_The problem_.
The whole listing, pictures aside, should be reproduced exactly.

_Material provided_.
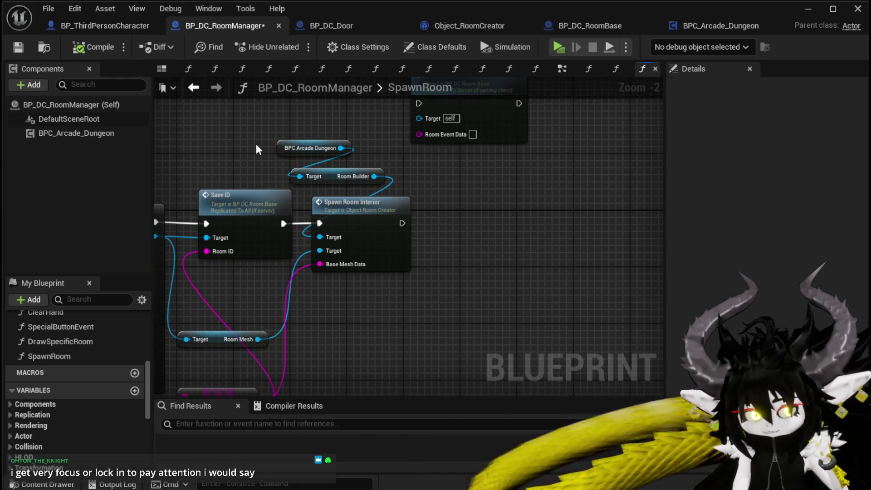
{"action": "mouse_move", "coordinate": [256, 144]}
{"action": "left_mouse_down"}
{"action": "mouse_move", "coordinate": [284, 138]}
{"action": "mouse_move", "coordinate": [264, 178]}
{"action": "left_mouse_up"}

_Task output_.
{"action": "mouse_move", "coordinate": [256, 144]}
{"action": "left_mouse_down"}
{"action": "mouse_move", "coordinate": [284, 138]}
{"action": "mouse_move", "coordinate": [264, 178]}
{"action": "left_mouse_up"}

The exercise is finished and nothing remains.